– Саш, ну хватит! Хватит мне выкать!

– Да как можно, Мария Николаевна. Мы же – не пара, как вы верно подчеркнули, люди с разным социальным статусом. Напомнить, кто есть где? Кто у нас финансовый управляющий, а кто так… копейки чужие посчитывает.

– Саша, – чувствовалось, что Маша сильно нервничает, – все не так! Не так, как ты думаешь!

– А вариантов для размышлений мне и не предлагалось, собственно, – как Железнов ни старался, он не мог не скатиться в легкое ерничание. – Был поставлен перед фактом. Не пара. Надо отметить, справедливым.

– Саша, я же все объяснила Екатерине, неужели она ничего не рассказала…

– Хорошо, что не Президенту. Или Государственной думе, – в голосе Железнова зазвучал металл. – Должен вам сообщить, что я не обсуждаю свои личные отношения с третьими лицами.

Маша, несколько опешив, смотрела на сидящего напротив нее человека с холодными глазами, смотрящими сквозь нее.

– Я никогда не смогла бы себе представить, что ты можешь быть «таким».

– А я и не звал вас сюда, чтобы изменить ваши представления обо мне. Четыре месяца назад вы предельно откровенно высказались, а я не возражал против вашей оценки. И кстати, а откуда вы узнали, что я здесь?

Маша грустно улыбнулась:

– Ты же не поверишь, если я отвечу «почувствовала». Подумала, что после моей эсэмэски сегодня ты должен приехать сюда.

– Вы и чувства… – Железнов пожал плечами. – Больше было бы похоже на правду, если бы вам позвонил Штоссер, – Железнов кивнул головой в сторону бармена, который делал вид, что протирает до дырок бокалы, в то время как по отдельным его взглядам было понятно, что его заинтересовала их необычная для этого времени встреча.

– Саша, я хотела бы объясниться, – Маша достала из сумки сигареты, Железнов обратил внимание, что это все тот же «Vogue» с ментолом.

– Здесь больше не курят. Ты потеряла связь с Родиной, – Железнов в первый раз за все время разговора грустно улыбнулся и поймал себя на том, что незаметно для себя перешел с Машей на «ты».

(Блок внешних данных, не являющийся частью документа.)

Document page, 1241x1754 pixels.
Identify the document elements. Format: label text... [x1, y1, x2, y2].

– Ты же не бросил? А больше рядом никого нет, – Маша обернулась к Штоссеру, показывая ему сигарету, зажатую между пальцев, и демонстрируя ему взглядом, что ей нужна пепельница, абсолютно уверенная в том, что бармен ей не откажет.

– Объясниться… – Железнов в свою очередь чиркнул зажигалкой. – Только не говори, что ты специально прилетела ради этого.

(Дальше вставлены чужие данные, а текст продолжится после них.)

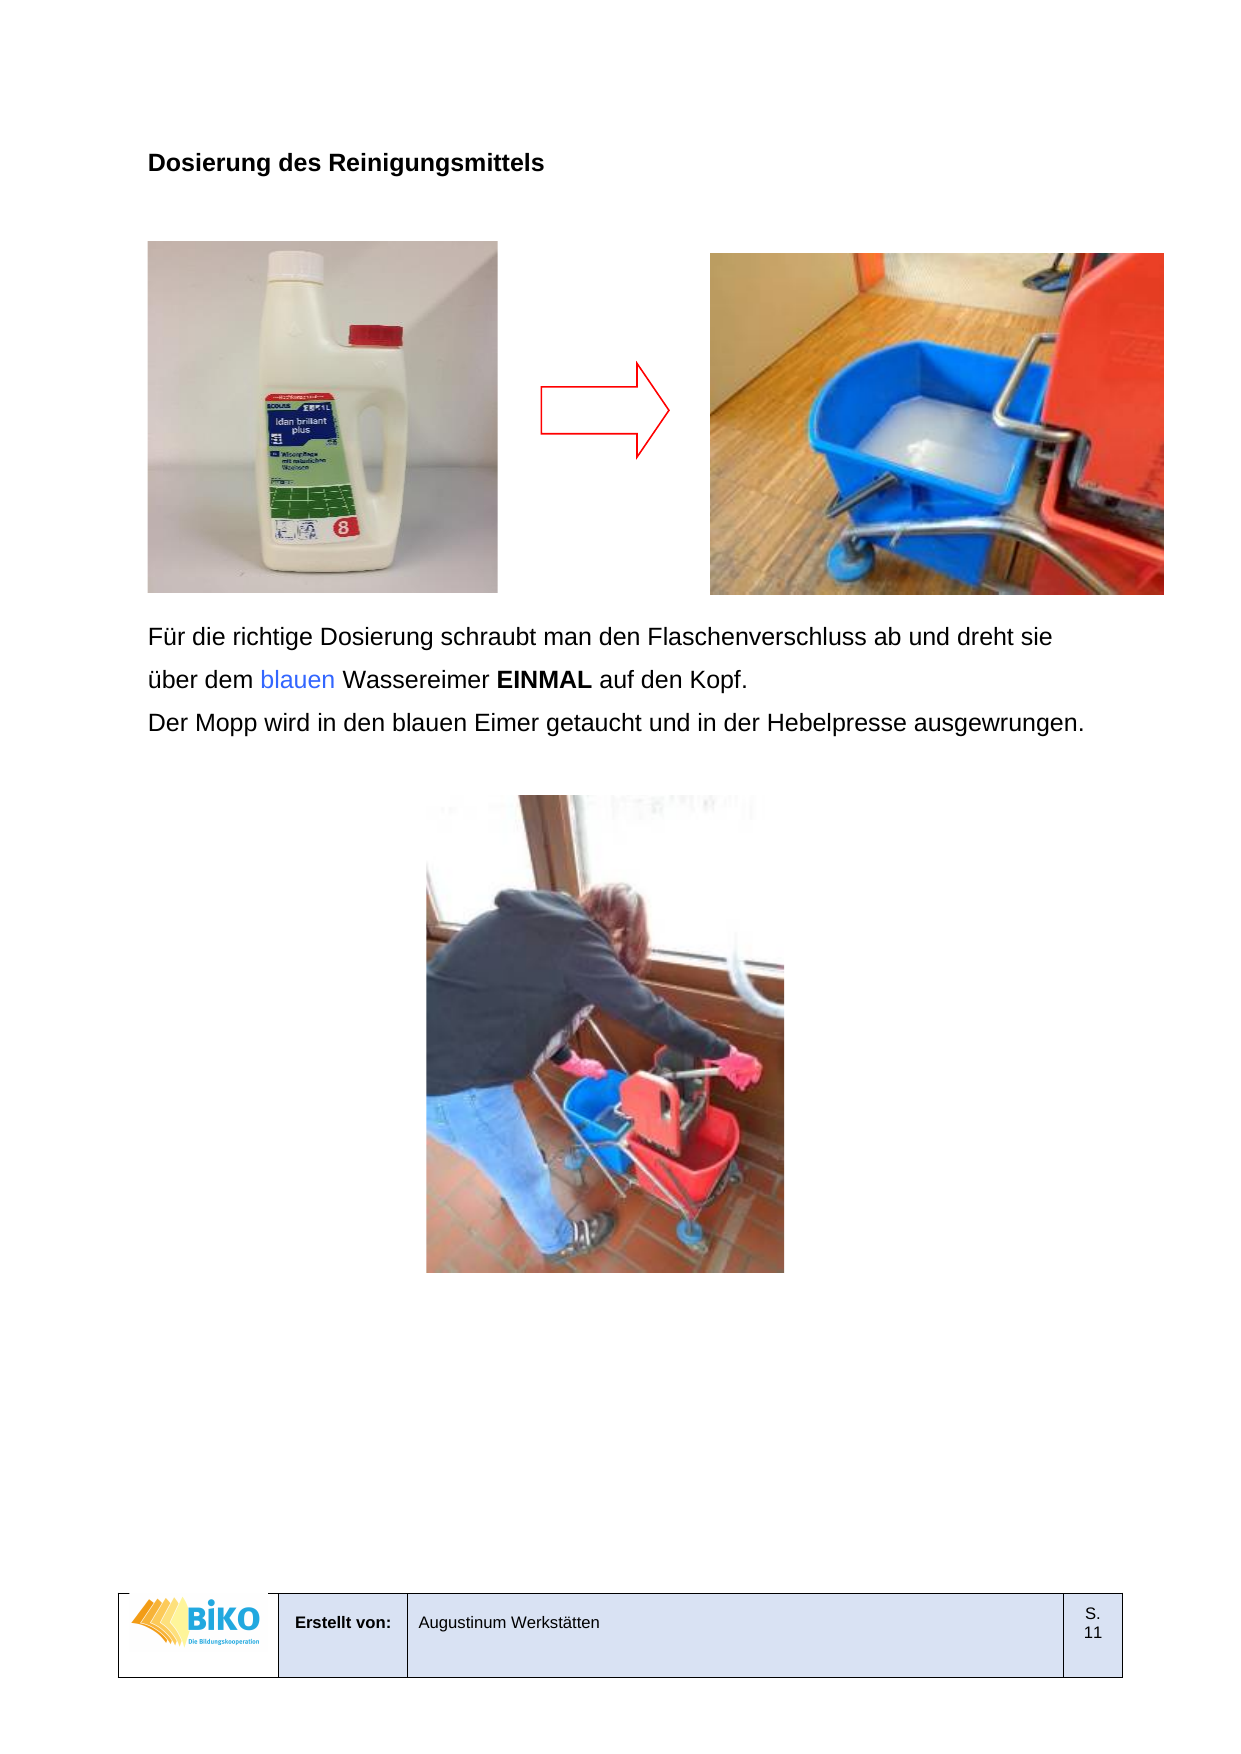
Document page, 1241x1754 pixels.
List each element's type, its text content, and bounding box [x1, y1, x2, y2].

picture [147, 241, 498, 593]
text Dosierung des Reinigungsmittels [148, 148, 1093, 176]
picture [426, 795, 785, 1273]
text Für die richtige Dosierung schraubt man den Flaschenverschluss ab und dreht sie über dem blauen Wassereimer EINMAL auf den Kopf. [148, 622, 1093, 694]
picture [129, 1593, 268, 1652]
text Der Mopp wird in den blauen Eimer getaucht und in der Hebelpresse ausgewrungen. [148, 708, 1093, 737]
picture [710, 253, 1164, 595]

– Прилетела бы, – по уверенной интонации Маши Железнов понял, что «Да, прилетела бы». – Но так получилось, что исчез смысл нахождения нашей семьи в Новой Зеландии, – Железнов внутренне дернулся – «нашей семьи». Его обостренное восприятие не пропустило не замеченное Машей ее позиционирование в составе семьи, то есть с мужем. – Мое руководство из «Русского ресурса» настаивало на моем возвращении, появился ряд новых проектов с участием западных инвесторов, требующих моего присутствия здесь, в Москве. Они же пробили здесь, в Москве, и должность для мужа с повышением…

– О чем мы с тобой сейчас говорим? – Железнов пытался уйти от ощущения, что он находится на производственном совещании. – Я рад за твоего мужа.

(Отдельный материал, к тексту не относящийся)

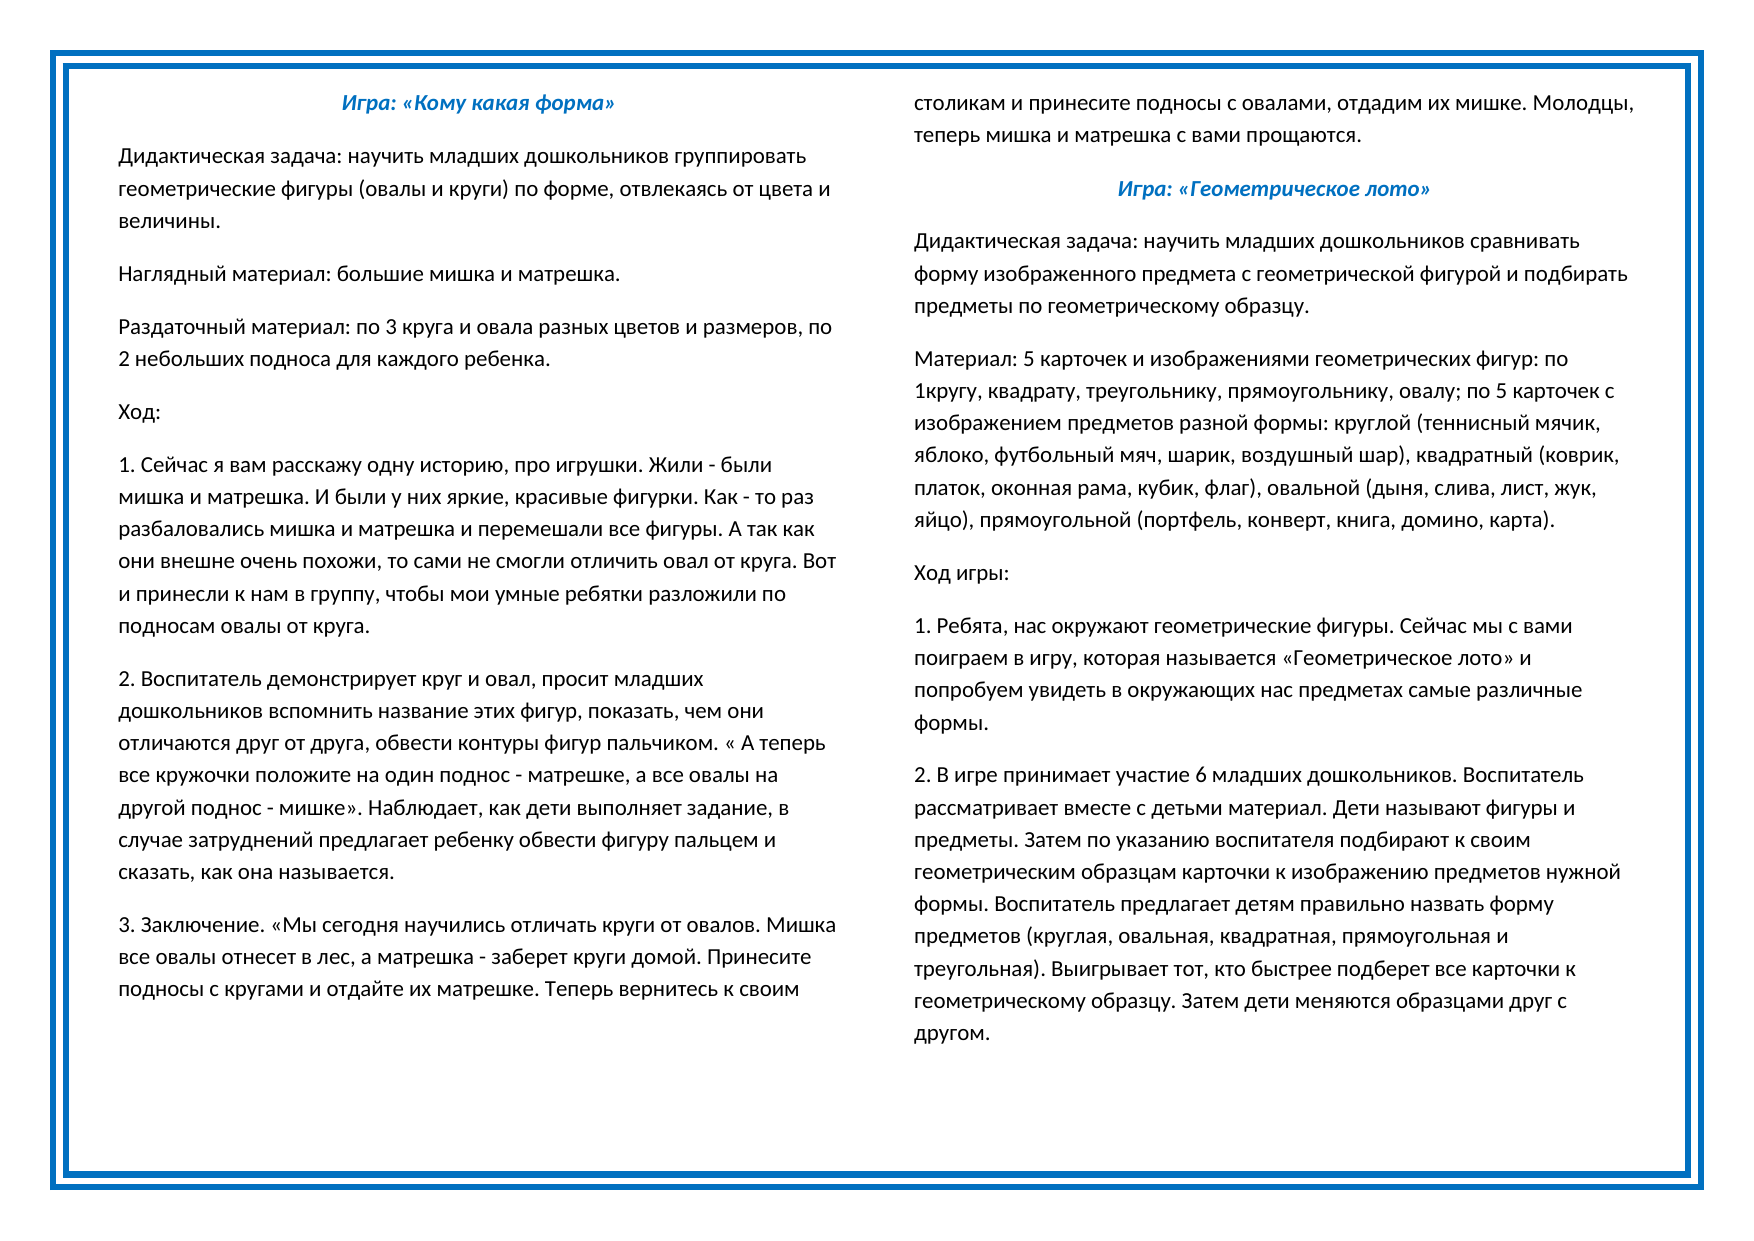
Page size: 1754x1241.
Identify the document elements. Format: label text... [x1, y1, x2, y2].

text Наглядный материал: большие мишка и матрешка. [118, 259, 840, 287]
text 3. Заключение. «Мы сегодня научились отличать круги от овалов. Мишка все овалы отнесет в лес, а матрешка - заберет круги домой. Принесите подносы с кругами и отдайте их матрешке. Теперь вернитесь к своим столикам и принесите подносы с овалами, отдадим их мишке. Молодцы, теперь мишка и матрешка с вами прощаются. [118, 910, 840, 1003]
text 2. Воспитатель демонстрирует круг и овал, просит младших дошкольников вспомнить название этих фигур, показать, чем они отличаются друг от друга, обвести контуры фигур пальчиком. « А теперь все кружочки положите на один поднос - матрешке, а все овалы на другой поднос - мишке». Наблюдает, как дети выполняет задание, в случае затруднений предлагает ребенку обвести фигуру пальцем и сказать, как она называется. [118, 664, 840, 885]
text 3. Заключение. «Мы сегодня научились отличать круги от овалов. Мишка все овалы отнесет в лес, а матрешка - заберет круги домой. Принесите подносы с кругами и отдайте их матрешке. Теперь вернитесь к своим столикам и принесите подносы с овалами, отдадим их мишке. Молодцы, теперь мишка и матрешка с вами прощаются. [914, 88, 1636, 149]
text Ход игры: [914, 558, 1636, 586]
text 1. Ребята, нас окружают геометрические фигуры. Сейчас мы с вами поиграем в игру, которая называется «Геометрическое лото» и попробуем увидеть в окружающих нас предметах самые различные формы. [914, 611, 1636, 736]
text Игра: «Геометрическое лото» [914, 174, 1636, 202]
text Игра: «Кому какая форма» [118, 88, 840, 116]
text Дидактическая задача: научить младших дошкольников сравнивать форму изображенного предмета с геометрической фигурой и подбирать предметы по геометрическому образцу. [914, 227, 1636, 319]
text Ход: [118, 397, 840, 425]
text Раздаточный материал: по 3 круга и овала разных цветов и размеров, по 2 небольших подноса для каждого ребенка. [118, 312, 840, 372]
text Дидактическая задача: научить младших дошкольников группировать геометрические фигуры (овалы и круги) по форме, отвлекаясь от цвета и величины. [118, 141, 840, 234]
text Материал: 5 карточек и изображениями геометрических фигур: по 1кругу, квадрату, треугольнику, прямоугольнику, овалу; по 5 карточек с изображением предметов разной формы: круглой (теннисный мячик, яблоко, футбольный мяч, шарик, воздушный шар), квадратный (коврик, платок, оконная рама, кубик, флаг), овальной (дыня, слива, лист, жук, яйцо), прямоугольной (портфель, конверт, книга, домино, карта). [914, 344, 1636, 533]
text 1. Сейчас я вам расскажу одну историю, про игрушки. Жили - были мишка и матрешка. И были у них яркие, красивые фигурки. Как - то раз разбаловались мишка и матрешка и перемешали все фигуры. А так как они внешне очень похожи, то сами не смогли отличить овал от круга. Вот и принесли к нам в группу, чтобы мои умные ребятки разложили по подносам овалы от круга. [118, 450, 840, 639]
text 2. В игре принимает участие 6 младших дошкольников. Воспитатель рассматривает вместе с детьми материал. Дети называют фигуры и предметы. Затем по указанию воспитателя подбирают к своим геометрическим образцам карточки к изображению предметов нужной формы. Воспитатель предлагает детям правильно назвать форму предметов (круглая, овальная, квадратная, прямоугольная и треугольная). Выигрывает тот, кто быстрее подберет все карточки к геометрическому образцу. Затем дети меняются образцами друг с другом. [914, 761, 1636, 1046]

Маша немного раздосадовано прикусила губу – в ее планы не входило демонстрировать перед Железновым очередную карьерную ступеньку, на которую взобрался ее муж фактически с ее помощью.

– Ты прав. Извини. Саша, после того как ты ворвался в мою жизнь…

– Я просто полюбил тебя.

– Что?

– Полтора года назад я встретил Женщину, тебя, Маша, которая снесла все мои прежние представления о женщинах и перевернула всю мою жизнь. Мою жизнь, – подчеркнул Железнов. – Я никуда не врывался. И готов был остаться один на один со своими эмоциями, учитывая твой семейный статус.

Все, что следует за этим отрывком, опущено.